Ellen McElduff (born March 7, 1964) is a Canadian film, television, and stage actress, best known for roles in JFK, Oz, Homicide: Life on the Street, and many acclaimed stage productions.

== Career ==

=== Stage roles ===
She is an accomplished stage actress. The New York Times has praised her performances on many occasions. They called her performance in JoAnne Akalaitis's anthology of six sketches titled Help Wanted "horrifyingly funny". They also said she was "especially good" in Akalaitis's Dead End Kids and "enticing" in Dressed Like an Egg.

She has appeared in several other stage productions including Samuel Beckett's Cascando, Cold Harbor (a play about Ulysses S. Grant), and Mark Rappaport's Chain Letters and Imposters, and more. She received an Obie Award citation for her work in Southern Exposure.

She also featured in Him, a 1995 play written by actor Christopher Walken, who also took the lead role.
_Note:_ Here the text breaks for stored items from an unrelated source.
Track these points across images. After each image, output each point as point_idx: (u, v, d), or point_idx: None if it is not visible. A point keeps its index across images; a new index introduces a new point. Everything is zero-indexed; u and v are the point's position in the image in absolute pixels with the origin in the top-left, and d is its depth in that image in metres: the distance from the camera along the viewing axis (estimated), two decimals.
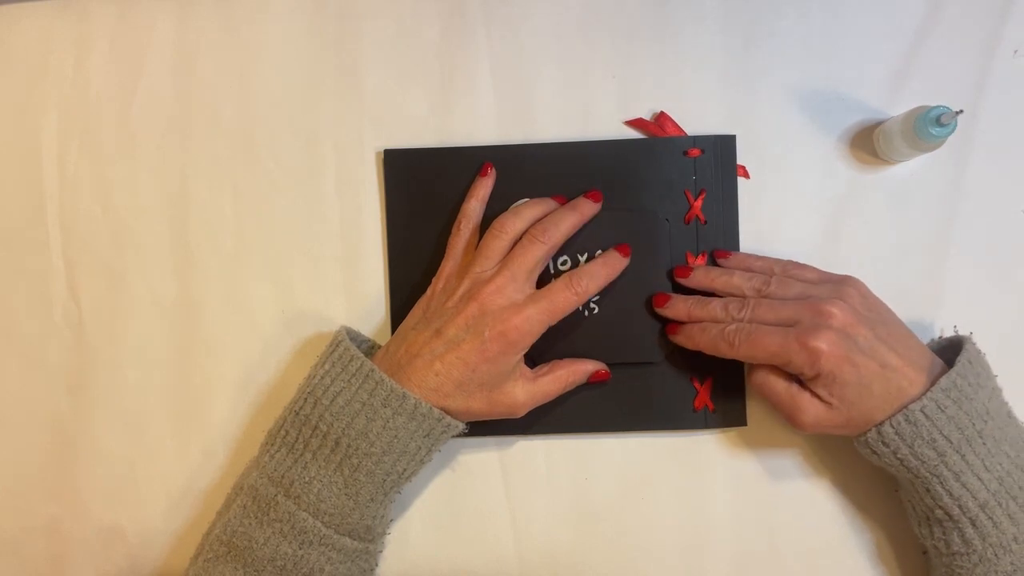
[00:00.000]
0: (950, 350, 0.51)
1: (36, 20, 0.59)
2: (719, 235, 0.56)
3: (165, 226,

She played several of the female roles, with Michael Feingold of The Village Voice saying she was "the only cast member who actually seemed to become everyone she represented". It debuted in the New York Shakespeare Festival and revolved around the afterlife of Elvis Presley.

=== Film and television roles ===

She is best known to film and television audiences for portraying Jean Hill in Oliver Stone's JFK (1991), Eleanor O'Connor in Oz, and Billie Lou Hatfield in Homicide: Life on the Street, Homicide: The Movie, and Law & Order: Special Victims Unit.

She has featured in many movies, including Stephen King's directorial debut Maximum Overdrive (1986) (as Wanda June), Jodie Foster's directorial debut Little Man Tate (1991), Working Girls (1986), Desperate Hours (1990), Julian Po (1997), and Al Pacino's independent movie Chinese Coffee (2000).

Though better known for larger roles in Oz and Homicide: Life on the Street, she also had small roles in shows like Knots Landing and Law & Order.

== Personal life ==
She was married to writer and producer Eric Overmyer.